Daha fazla kanıt gerekiyor
OSU Koleji Toprak, Okyanus ve Atmosfer Bilimleri'nde lisansüstü balıkçılık-araştırmacılık yaptıktan sonra, 2011’de felaketin Japonya'da vurduğu sırada Oregon Deniz Grant’ın desteği ile araştırma yapmakta olan Jason Phillips tarafından merak edilen bir soru da, Fukuşima nükleer santrali tarafından yayılan radyasyonun balık göçü hakkında bazı soruları çözmeye yardımcı olmak için bir çeşit "doğal etiket" olarak kullanılabilir olup olamadığı. Phillips ortaya pilot bir çalışma koydu ama daha çok balık örneğine ve düşük radyosyon oranlarının ölçümü için daha fazla ekipmana ihtiyaç duydu.

Araştırmacılar, avlanan balık örneklerinde Fukuşima kaynaklı olan Sezyum-137 (Cs-137) ve Sezyum-134 (Cs-134) izotoplarına rastladı.
Bu özel bileşimli radyoakatif izotoplar nükleer fisyon tepkimesinde ve yaygın olmamakla beraber nüklear silah yapımında kullanılıyor. Özellikle Cs-134 bozunmasının çok hızlı olması— ki yarı ömrü iki yıldan biraz fazla — nedeniyle Fukuşima nükleerinin çok önemli "parmak izi" olarak görülüyor. Bilim insanları Cs-137’nin muhtemel diğer kaynaklardan gelebilirken, Cs-134 sadece Fukuşima reaktörlerinden gelmiş olabileceğinin altını çiziyor.

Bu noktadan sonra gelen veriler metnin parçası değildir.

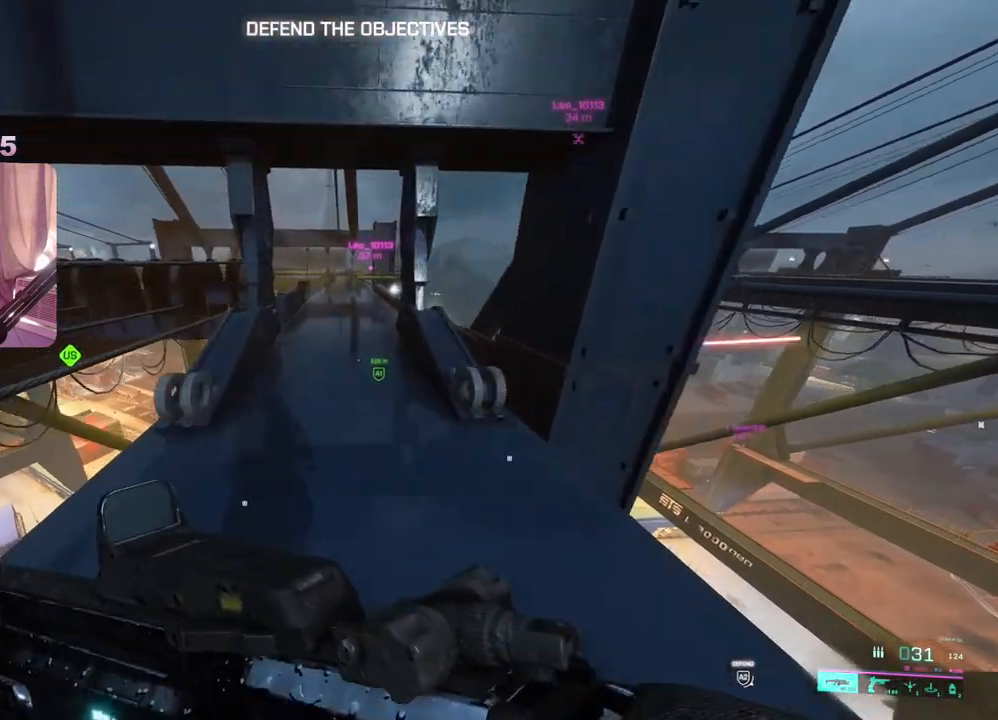
{"buttons": [], "left_stick": "up", "right_stick": "center", "events": []}
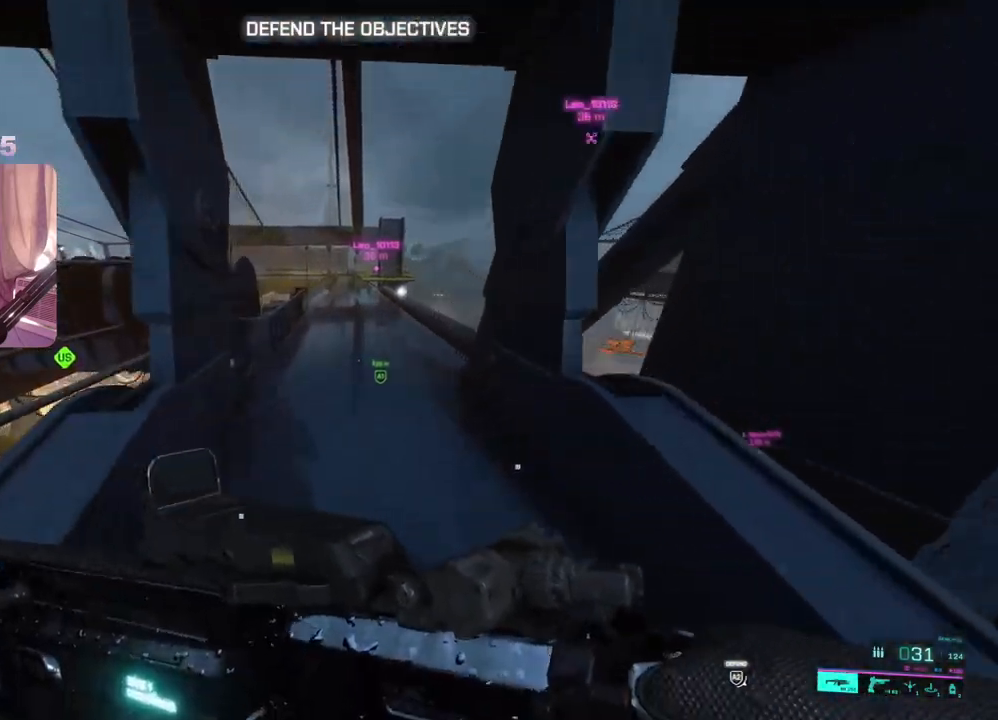
{"buttons": [], "left_stick": "up", "right_stick": "center", "events": [[283, "right_stick", "up"], [483, "right_stick", "center"]]}
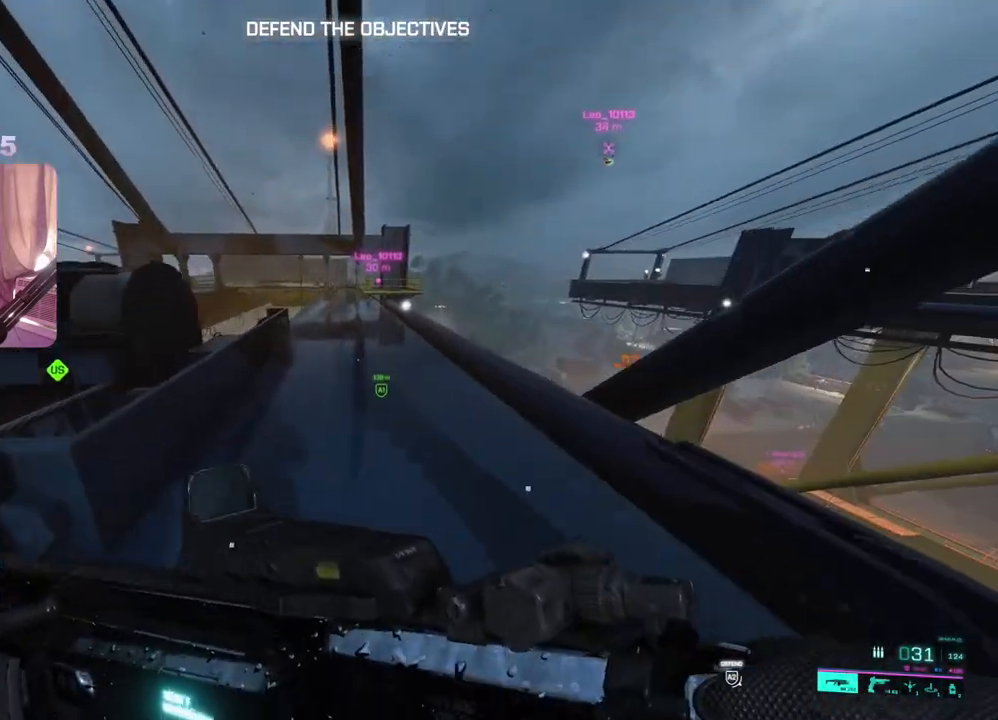
{"buttons": [], "left_stick": "up", "right_stick": "center", "events": []}
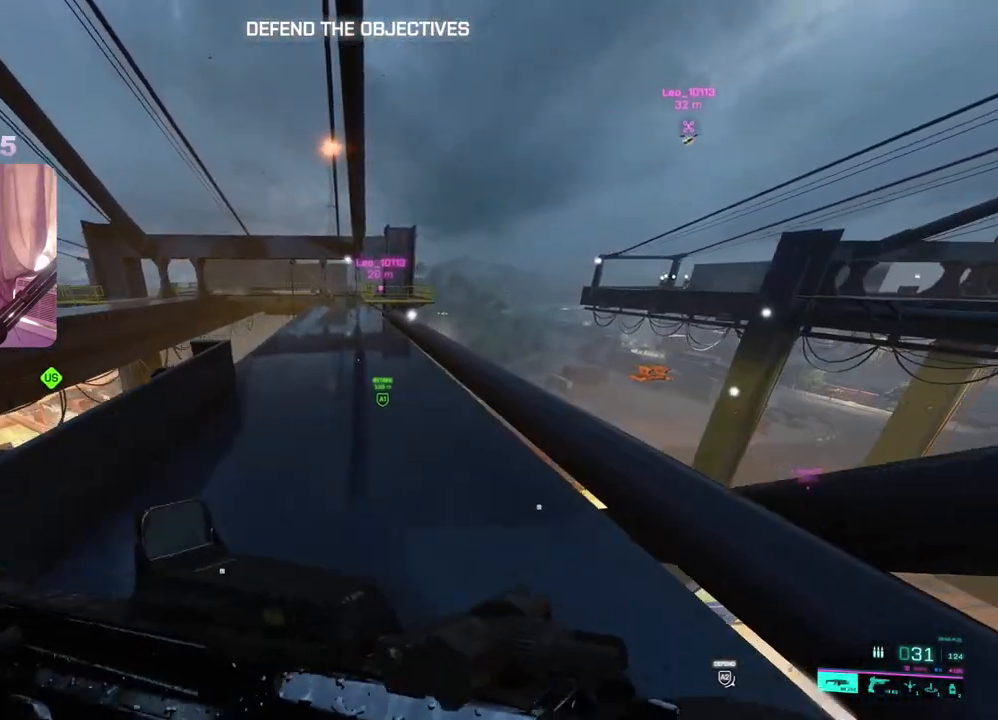
{"buttons": [], "left_stick": "up", "right_stick": "center", "events": [[333, "right_stick", "left"], [467, "right_stick", "center"]]}
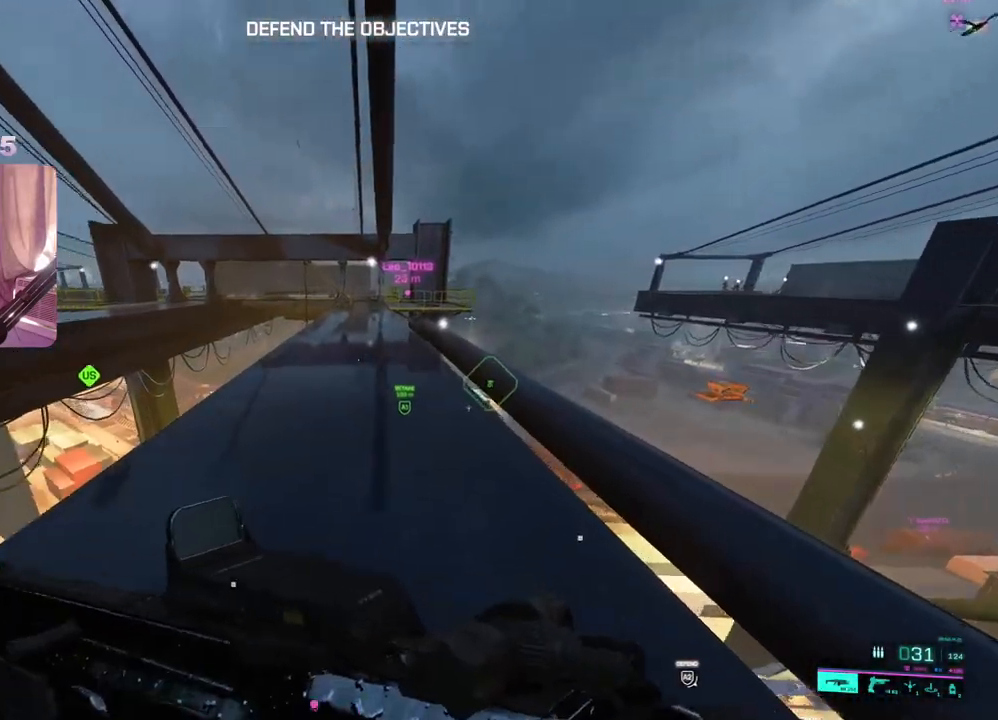
{"buttons": [], "left_stick": "up", "right_stick": "center", "events": []}
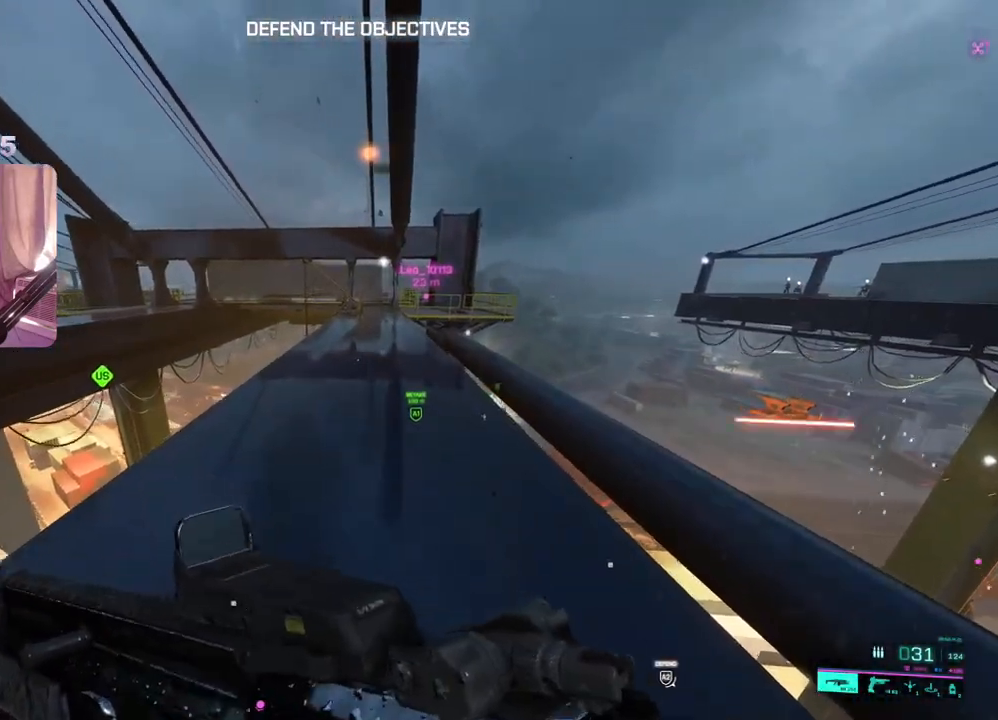
{"buttons": [], "left_stick": "up", "right_stick": "center", "events": []}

Ama araştırma yapan ekibin daha bu radyoaktivite bulgularını desteklemek için daha fazla kanıta ihtiyacı var. Jason Phillips diğer bilim insanları gibi geçen yazı Oregon ve Washington kapalı denizinin yanı sıra West Coast boyunca balıkçılardan ve diğer kaynaklardan balık toplayarak geçirdi. Delvan Neville onlarca labaratuvarda standart dondurulmuş balık testlerine karşı kendi yöntemlerini uyguladı ve aynı sonuçlara ulaştı. Onlar örneklerini Washington eyaletindeki Radyasyondan Korunma Ofisiyle paylaştı. Örnekler ofiste bulunan radyasyon sağlık fizikçisi Lynn Albin tarafından ek onay amaçlı analiz ediliyor.

Daha fazla balık test edilmekete ve sonuçlar ilk bulgularala uyum gösteriyor. Balıklarda felaketten önce Cs-134’e rastlanmazken, felaket sonrası yakalanan çok sayıda balıkta izotopun izlerinde rastlandı.

"Test edilen 70 kilo balıkta görülen şey budur" diyen Neville bir iki örneğe bakarak popülasyon hakkında birşey söylenemeyeceğini, beş ya da altı örnek üzerinde çalışıldığında birtakım tahminlerde bulunulabileceğini, kendilerinin bu zamana kadar iki gruba uygun düşmüş 18 örnek üzerinden popülasyon hakında bazı tahminlar yapmaya başlayabileceklerini ifade ediyor.